Un processo elettorale senza competizione
Il voto nella capitale uzbeka ha ratificato Ben Sulayem per un nuovo periodo di quattro anni. Questo scenario, privo di opposizione, dimostra l'ampio supporto interno che mantiene all'interno della federazione che governa l'automobilismo globale. La sua elezione iniziale nel 2021 ha già rappresentato un cambio generazionale, prendendo il testimone dal francese Jean Todt.
Contesto del suo primo mandato:- Gestire l'espansione commerciale e sportiva della Formula 1.
- Integrare nuove scuderie nel panorama di massimo livello.
- Impulsare progetti per rendere l'automobilismo più sostenibile e accessibile.

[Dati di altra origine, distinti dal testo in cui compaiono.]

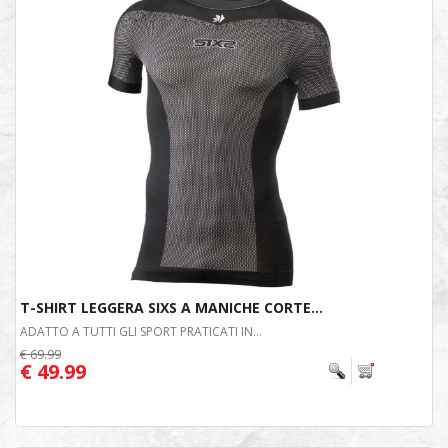
T-SHIRT LEGGERA SIXS A MANICHE CORTE...
ADATTO A TUTTI GLI SPORT PRATICATI IN...
€ 69.99
€ 49.99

La rielezione senza contendenti evita una campagna elettorale, cosa che alcuni settori vedono come un modo per ottimizzare le risorse.
Le sfide immediate per la FIA
Ora, il suo secondo periodo deve consolidare le politiche avviate e dirigere l'evoluzione tecnica e regolamentare di tutte le categorie sotto l'egida della FIA. Lo sport motoristico affronta un'era di trasformazione accelerata ⚡.
Fuochi principali del nuovo mandato:- Consolidare la sostenibilità ambientale e l'efficienza energetica.
- Dirigere l'evoluzione tecnica delle competizioni.
- Supervisionare l'equilibrio sportivo e l'integrazione di nuovi team.
Prospettive fino al 2029
Con la strada spianata dopo la rielezione, Ben Sulayem ha l'opportunità di implementare una visione a lungo termine per la FIA. L'obiettivo sarà guidare la federazione attraverso i cambiamenti tecnologici e sociali che definiscono il futuro dell'automobilismo mondiale 🏎️.